The new legislation subjects "indemnity mortgages" to recordation tax in the same manner as if the guarantor were primarily liable under the guaranteed loan. The bill defines an "indemnity mortgage" as including "any mortgage, deed of trust, or other security interest in real property that secures a guarantee of repayment of a loan for which the guarantor is not primarily liable." The bill also provides that "[s]ecured debt with respect to an indemnity mortgage is deemed to be incurred for purposes of this subsection when and to the same extent as debt is incurred on the guaranteed loan."

The bill contains two exceptions. It does not apply to the extent recordation tax is paid on another instrument of writing that secures payment of the guaranteed loan. For example, if the borrower is merely adding property to enhance the collateral for a loan and had already paid recordation tax on the loan, recordation tax would not be due on a deed of trust encumbering the additional property. Nor does the new law apply to an indemnity mortgage that secures a guarantee of repayment of a loan for less than $1,000,000.

The new law does not alter the provisions of Section 12-105(f) of the Tax-Property Article of the Annotated Code of Maryland ("TPA"), which allow, with respect to a construction loan over $100,000 where the total amount of the debt secured has not been incurred at the time of recording, recordation taxes to be paid only on the principal amount of the debt incurred at that time. Construction borrowers can still pay the taxes incrementally, within seven days following each advance under the loan.

The new law also appears to leave intact the exemption from recordation taxes set forth in Section 12-108(e) of the TPA for "supplemental instruments of writing." That exemption provides that "a supplemental instrument of writing is not subject to recordation tax except to the extent that: (1) actual consideration is payable on the supplemental instrument of writing; or (2) the amount of debt is increased by the supplemental instrument of writing." Section 12-101(l) of the TPA defines a "supplemental instrument of writing" as "an instrument of writing that confirms, corrects, modifies, or supplements a previously recorded instrument of writing." Accordingly, under this exemption if a borrower refinances an existing $3 million loan, and the original IDOT is merely modified (rather than replaced with a new security instrument), then the new law appears only to tax any increase in the debt, and not to tax the pre-existing face amount of the IDOT. This places a premium on maintaining existing IDOTs and gives lenders under existing IDOTs a competitive advantage over new loans.
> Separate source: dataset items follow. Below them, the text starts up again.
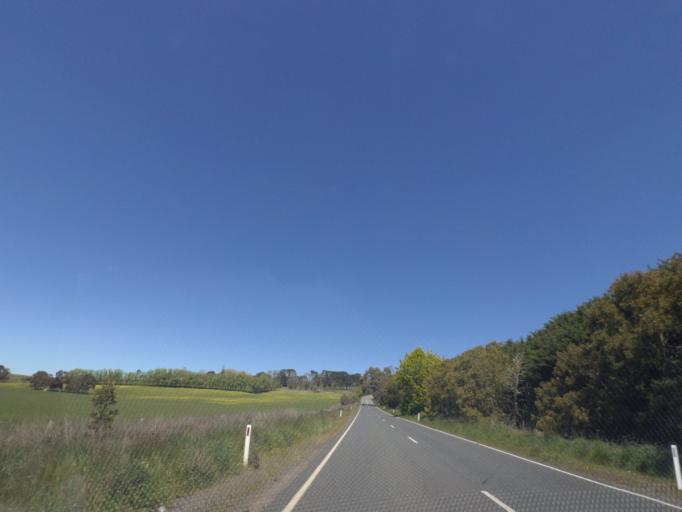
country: AU
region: Victoria
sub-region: Hume
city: Sunbury
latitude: -37.2994
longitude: 144.6888
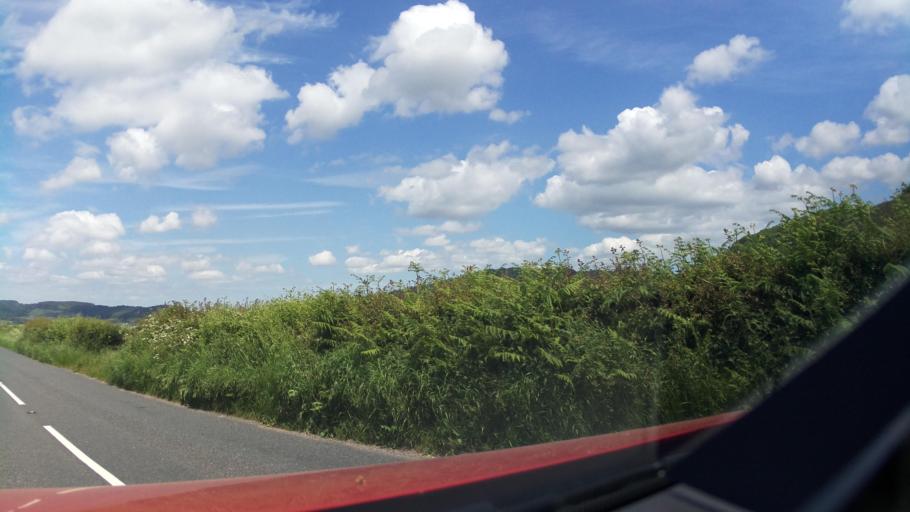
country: GB
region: Wales
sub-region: Monmouthshire
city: Monmouth
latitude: 51.7916
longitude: -2.7162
It will be interesting to see whether a practice develops in Maryland refinance situations whereby existing IDOTs are preserved, transferred among lenders and then modified to suit the new lender's requirements.

DISCLAIMER: Because of the generality of this update, the information provided herein may not be applicable in all situations and should not be acted upon without specific legal advice based on particular situations.